# What is needed:
The result should be a faithful copy of every entry below, with the pictures left out.

# Source material:
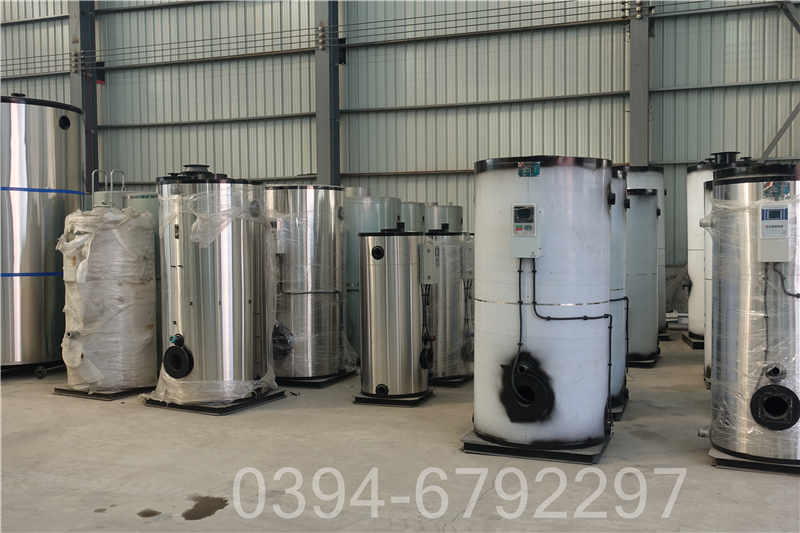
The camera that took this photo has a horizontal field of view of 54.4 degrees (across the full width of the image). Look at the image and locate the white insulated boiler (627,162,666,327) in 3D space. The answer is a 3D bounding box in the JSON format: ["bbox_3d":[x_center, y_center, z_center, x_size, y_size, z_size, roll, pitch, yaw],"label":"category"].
[{"bbox_3d":[3.448,-0.220,11.752,1.050,2.485,1.080,0,2,22],"label":"white insulated boiler"}]

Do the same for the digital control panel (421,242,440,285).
[{"bbox_3d":[0.300,-0.037,7.465,0.107,0.389,0.223,0,3,20],"label":"digital control panel"}]

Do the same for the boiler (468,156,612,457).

# Exercise answer:
The camera that took this photo has a horizontal field of view of 54.4 degrees (across the full width of the image). Look at the image and locate the white insulated boiler (627,162,666,327) in 3D space. The answer is a 3D bounding box in the JSON format: ["bbox_3d":[x_center, y_center, z_center, x_size, y_size, z_size, roll, pitch, yaw],"label":"category"].
[{"bbox_3d":[3.448,-0.220,11.752,1.050,2.485,1.080,0,2,22],"label":"white insulated boiler"}]

Do the same for the digital control panel (421,242,440,285).
[{"bbox_3d":[0.300,-0.037,7.465,0.107,0.389,0.223,0,3,20],"label":"digital control panel"}]

Do the same for the boiler (468,156,612,457).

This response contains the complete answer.